▸ WHAT YOU SHOULD DO
Pictures do not belong in the copy; print every entry exactly as it stands.

(SOURCE DATA Opens)

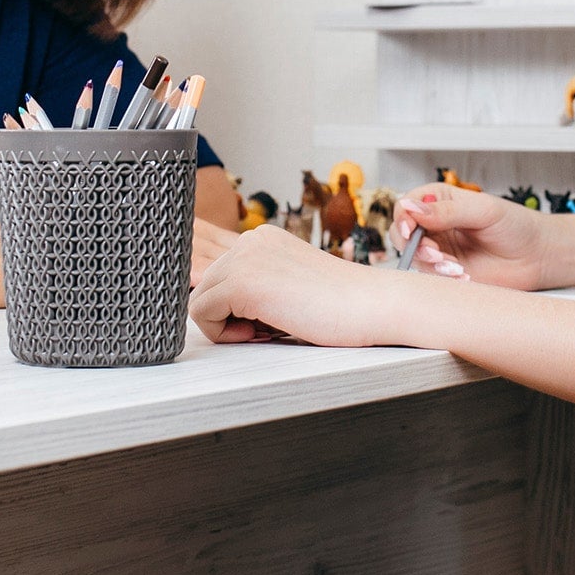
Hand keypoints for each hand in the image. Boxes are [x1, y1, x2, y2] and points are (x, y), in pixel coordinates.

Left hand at [189, 225, 423, 346]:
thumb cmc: (343, 307)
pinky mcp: (241, 281)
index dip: (238, 309)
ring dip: (229, 326)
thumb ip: (256, 290)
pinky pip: (201, 314)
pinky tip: (264, 332)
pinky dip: (225, 334)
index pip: (219, 278)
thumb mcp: (289, 286)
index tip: (271, 319)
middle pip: (206, 288)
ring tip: (271, 330)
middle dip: (231, 317)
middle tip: (272, 329)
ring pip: (199, 301)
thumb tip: (216, 311)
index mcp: (262, 240)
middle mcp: (249, 240)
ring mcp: (244, 257)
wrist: (375, 304)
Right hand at [392, 185, 562, 288]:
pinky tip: (463, 277)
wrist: (537, 256)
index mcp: (440, 201)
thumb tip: (412, 209)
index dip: (404, 218)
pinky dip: (443, 279)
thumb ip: (447, 211)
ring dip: (431, 265)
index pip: (407, 206)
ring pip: (415, 258)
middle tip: (436, 254)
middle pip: (403, 234)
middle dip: (416, 246)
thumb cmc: (516, 226)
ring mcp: (439, 250)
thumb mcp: (483, 211)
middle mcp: (435, 225)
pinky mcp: (446, 273)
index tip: (412, 230)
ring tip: (455, 267)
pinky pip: (431, 278)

(SOURCE DATA Closes)

▸ OUTPUT OF THE EXERCISE
Hand keypoints for each hand in the image. Boxes are [x1, y1, x2, y2] and points are (x, y), in pixel coordinates.

Left hand at [189, 225, 423, 346]:
thumb cmc: (343, 307)
pinky mcp: (241, 281)
index dip: (238, 309)
ring dip: (229, 326)
thumb ip: (256, 290)
pinky pip: (201, 314)
pinky tip: (264, 332)
pinky dip: (225, 334)
index pip: (219, 278)
thumb mcp: (289, 286)
index tip: (271, 319)
middle pip: (206, 288)
ring tip: (271, 330)
middle dip: (231, 317)
middle tip: (272, 329)
ring pip: (199, 301)
thumb tip: (216, 311)
index mcp: (262, 240)
middle mcp: (249, 240)
ring mcp: (244, 257)
wrist: (375, 304)
Right hand at [392, 185, 562, 288]:
pinky tip: (463, 277)
wrist: (537, 256)
index mcp: (440, 201)
thumb tip: (412, 209)
index dip: (404, 218)
pinky dip: (443, 279)
thumb ip: (447, 211)
ring dip: (431, 265)
index pip: (407, 206)
ring pip: (415, 258)
middle tip: (436, 254)
middle pip: (403, 234)
middle dip: (416, 246)
thumb cmc: (516, 226)
ring mcp: (439, 250)
thumb mcp: (483, 211)
middle mcp: (435, 225)
pinky mcp: (446, 273)
index tip: (412, 230)
ring tip: (455, 267)
pinky pip: (431, 278)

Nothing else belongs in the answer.